To-do item:
Could you restate every line of the data word for word?

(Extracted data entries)
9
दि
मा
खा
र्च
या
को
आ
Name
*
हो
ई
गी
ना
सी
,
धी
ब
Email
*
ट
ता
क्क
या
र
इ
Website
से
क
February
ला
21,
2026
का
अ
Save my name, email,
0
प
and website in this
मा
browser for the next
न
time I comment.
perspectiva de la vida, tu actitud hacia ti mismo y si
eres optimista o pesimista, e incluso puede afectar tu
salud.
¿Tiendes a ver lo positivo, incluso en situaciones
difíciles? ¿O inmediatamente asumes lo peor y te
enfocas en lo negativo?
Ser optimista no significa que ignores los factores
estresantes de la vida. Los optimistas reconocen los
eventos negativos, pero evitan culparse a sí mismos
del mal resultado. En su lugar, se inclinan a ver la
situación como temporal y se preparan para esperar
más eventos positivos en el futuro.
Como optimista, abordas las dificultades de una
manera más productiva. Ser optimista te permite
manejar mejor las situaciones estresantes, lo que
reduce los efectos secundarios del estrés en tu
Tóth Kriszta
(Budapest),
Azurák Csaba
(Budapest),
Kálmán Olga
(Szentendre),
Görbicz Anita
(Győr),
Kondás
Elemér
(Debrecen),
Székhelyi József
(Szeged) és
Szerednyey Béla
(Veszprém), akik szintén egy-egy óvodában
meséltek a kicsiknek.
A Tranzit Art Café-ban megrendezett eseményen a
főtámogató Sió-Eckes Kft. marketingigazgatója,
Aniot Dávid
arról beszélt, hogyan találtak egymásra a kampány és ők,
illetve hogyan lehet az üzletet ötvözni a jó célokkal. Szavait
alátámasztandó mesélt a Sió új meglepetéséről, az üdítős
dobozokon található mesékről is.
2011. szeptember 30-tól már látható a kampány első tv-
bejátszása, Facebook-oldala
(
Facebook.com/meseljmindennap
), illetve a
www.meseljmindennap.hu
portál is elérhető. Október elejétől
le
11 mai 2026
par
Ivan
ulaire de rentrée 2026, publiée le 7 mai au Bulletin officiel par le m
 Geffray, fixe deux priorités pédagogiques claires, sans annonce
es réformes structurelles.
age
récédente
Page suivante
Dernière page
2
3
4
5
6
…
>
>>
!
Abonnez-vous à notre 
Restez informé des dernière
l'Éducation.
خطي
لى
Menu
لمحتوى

Result:
9
दि
मा
खा
र्च
या
को
आ
Name
*
हो
ई
गी
ना
सी
,
धी
ब
Email
*
ट
ता
क्क
या
र
इ
Website
से
क
February
ला
21,
2026
का
अ
Save my name, email,
0
प
and website in this
मा
browser for the next
न
time I comment.
perspectiva de la vida, tu actitud hacia ti mismo y si
eres optimista o pesimista, e incluso puede afectar tu
salud.
¿Tiendes a ver lo positivo, incluso en situaciones
difíciles? ¿O inmediatamente asumes lo peor y te
enfocas en lo negativo?
Ser optimista no significa que ignores los factores
estresantes de la vida. Los optimistas reconocen los
eventos negativos, pero evitan culparse a sí mismos
del mal resultado. En su lugar, se inclinan a ver la
situación como temporal y se preparan para esperar
más eventos positivos en el futuro.
Como optimista, abordas las dificultades de una
manera más productiva. Ser optimista te permite
manejar mejor las situaciones estresantes, lo que
reduce los efectos secundarios del estrés en tu
Tóth Kriszta
(Budapest),
Azurák Csaba
(Budapest),
Kálmán Olga
(Szentendre),
Görbicz Anita
(Győr),
Kondás
Elemér
(Debrecen),
Székhelyi József
(Szeged) és
Szerednyey Béla
(Veszprém), akik szintén egy-egy óvodában
meséltek a kicsiknek.
A Tranzit Art Café-ban megrendezett eseményen a
főtámogató Sió-Eckes Kft. marketingigazgatója,
Aniot Dávid
arról beszélt, hogyan találtak egymásra a kampány és ők,
illetve hogyan lehet az üzletet ötvözni a jó célokkal. Szavait
alátámasztandó mesélt a Sió új meglepetéséről, az üdítős
dobozokon található mesékről is.
2011. szeptember 30-tól már látható a kampány első tv-
bejátszása, Facebook-oldala
(
Facebook.com/meseljmindennap
), illetve a
www.meseljmindennap.hu
portál is elérhető. Október elejétől
le
11 mai 2026
par
Ivan
ulaire de rentrée 2026, publiée le 7 mai au Bulletin officiel par le m
 Geffray, fixe deux priorités pédagogiques claires, sans annonce
es réformes structurelles.
age
récédente
Page suivante
Dernière page
2
3
4
5
6
…
>
>>
!
Abonnez-vous à notre 
Restez informé des dernière
l'Éducation.
خطي
لى
Menu
لمحتوى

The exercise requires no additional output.